**CONSIGNA 1**
Reúne todas las líneas de las entradas en las que aparezca la palabra "tehdä".

**TEXTO FUENTE**
========================

En una entrevista que Pedro José ofreció hace solo unas semanas reveló que este El último sonámbulo (Olé Libros, 2024) fue concebido, o que el impulso para escribirlo surgió (después él mismo nos lo explicará), tras leer dos libros de dos poetas valencianos. Uno de ellos es Rosa María Vilarroig, y el poemario que le sacudió fue Isómero de sol- Inocuo (Olé Libros); el otro, es la antología poética de Antonio Mayor, miembro del Limonero de Homero, un libro de 800 páginas en el que se condensa una vida en la palabra poética y en la pintura.

Es sorprendente conocer ese dato, que El último sonámbulo nació espoleado por estas lecturas, porque son libros de más o menos reciente publicación y, ya se sabe cómo es esto de publicar, los tiempos editoriales, las esperas. Que se haya publicado este libro en 2024 significa que su composición fue casi un rapto. Una posible clave para dejarse llevar por este libro es entenderlo así, el resultado de un arrobamiento artístico convertido en efluvio expresivo.

Quizás por este motivo, o por lo difícil que resulta a veces poner título a un poema, todos los poemas de este libro son acéfalos, no llevan título. Los títulos, sobre todo en la literatura breve, son una ayuda catafórica de importancia capital, se convierten a veces en la llave que descifra el conjunto, en esa pequeña pista que nos guía y resuelve las dudas. Sin embargo, Moreno Rubio renuncia a ellos y en su lugar coloca números arábigos. Y aquí es pertinente formular la siguiente pregunta a los lectores: ¿los poemas de El último sonámbulo son 85, exactamente, ni uno menos ni más, porque 85 son los años que cumplirá su autor el próximo mes de junio? Porque, en ese caso, una lectura posible sería interpretar un poema por cada año vivido.

Los números, entonces, no serían solo cifras, sino coordenadas temporales, con aspiración cabalística si se quiere, que pueden connotar las edades de la vida; es decir, en los primeros 17 poemas (puesto que hay que dividir 85 poemas entre cinco partes) se podrían encontrar connotaciones sobre la infancia, en los 17 siguientes, sobre la adolescencia, en los 17 siguientes, sobre la madurez, y así sucesivamente hasta llegar al provecto estadio de la vejez.

========================

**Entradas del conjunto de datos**
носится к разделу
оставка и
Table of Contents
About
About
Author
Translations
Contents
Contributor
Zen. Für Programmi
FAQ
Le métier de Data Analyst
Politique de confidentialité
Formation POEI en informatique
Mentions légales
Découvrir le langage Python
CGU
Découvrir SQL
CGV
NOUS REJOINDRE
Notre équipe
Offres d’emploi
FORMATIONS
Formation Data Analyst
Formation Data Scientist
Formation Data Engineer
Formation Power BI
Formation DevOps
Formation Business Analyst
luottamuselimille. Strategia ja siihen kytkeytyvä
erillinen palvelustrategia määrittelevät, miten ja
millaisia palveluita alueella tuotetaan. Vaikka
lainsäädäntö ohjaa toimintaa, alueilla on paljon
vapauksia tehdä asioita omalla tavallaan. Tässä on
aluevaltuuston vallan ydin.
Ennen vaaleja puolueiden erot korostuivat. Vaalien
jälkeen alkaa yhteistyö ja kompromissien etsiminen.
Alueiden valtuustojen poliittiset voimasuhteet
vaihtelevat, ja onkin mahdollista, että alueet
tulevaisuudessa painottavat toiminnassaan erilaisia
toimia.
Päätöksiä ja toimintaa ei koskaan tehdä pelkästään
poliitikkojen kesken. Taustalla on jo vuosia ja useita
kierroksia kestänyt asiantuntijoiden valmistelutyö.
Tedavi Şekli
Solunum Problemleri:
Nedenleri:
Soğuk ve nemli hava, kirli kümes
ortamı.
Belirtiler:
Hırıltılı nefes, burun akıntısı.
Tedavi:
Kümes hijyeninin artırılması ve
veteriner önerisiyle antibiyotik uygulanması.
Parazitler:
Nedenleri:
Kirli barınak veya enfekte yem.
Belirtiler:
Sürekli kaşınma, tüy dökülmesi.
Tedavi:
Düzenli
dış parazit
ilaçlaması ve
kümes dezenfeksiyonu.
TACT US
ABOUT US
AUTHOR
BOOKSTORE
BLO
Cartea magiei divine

========================

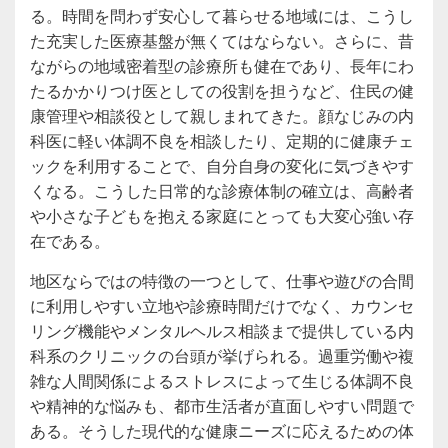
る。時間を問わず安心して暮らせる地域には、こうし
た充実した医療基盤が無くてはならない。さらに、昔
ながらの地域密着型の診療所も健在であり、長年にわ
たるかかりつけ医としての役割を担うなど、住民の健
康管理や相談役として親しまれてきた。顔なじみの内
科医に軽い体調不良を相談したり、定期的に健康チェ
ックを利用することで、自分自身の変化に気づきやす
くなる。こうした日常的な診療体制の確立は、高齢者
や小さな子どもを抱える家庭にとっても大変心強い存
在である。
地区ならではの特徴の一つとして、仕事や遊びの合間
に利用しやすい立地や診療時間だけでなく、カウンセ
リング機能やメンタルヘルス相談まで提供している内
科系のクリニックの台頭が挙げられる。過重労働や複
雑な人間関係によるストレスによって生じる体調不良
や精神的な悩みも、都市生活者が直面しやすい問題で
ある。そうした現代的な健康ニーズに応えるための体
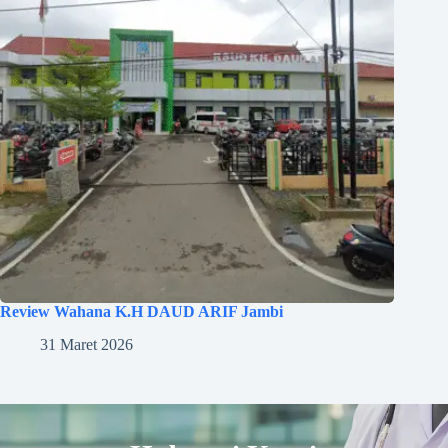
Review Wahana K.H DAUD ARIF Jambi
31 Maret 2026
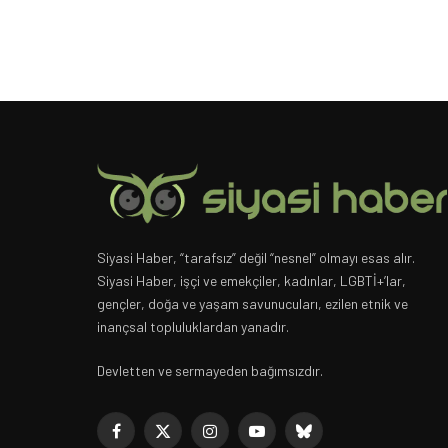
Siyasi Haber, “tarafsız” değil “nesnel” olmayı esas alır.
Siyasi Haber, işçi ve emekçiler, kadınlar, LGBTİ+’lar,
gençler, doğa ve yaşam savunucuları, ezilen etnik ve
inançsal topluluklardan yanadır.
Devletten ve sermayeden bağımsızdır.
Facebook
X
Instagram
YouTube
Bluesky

========================

**CONSIGNA 2**
Responde con datos de la reseña sobre El último sonámbulo:
(a) ¿Qué editorial publicó El último sonámbulo?
(b) ¿Cuántas páginas tiene la antología poética de Antonio Mayor?
(c) ¿Qué lleva cada poema del libro en lugar de título?

**RESPUESTA 1**
vapauksia tehdä asioita omalla tavallaan. Tässä on
Päätöksiä ja toimintaa ei koskaan tehdä pelkästään

**RESPUESTA 2**
(a) Olé Libros.
(b) 800 páginas.
(c) Números arábigos.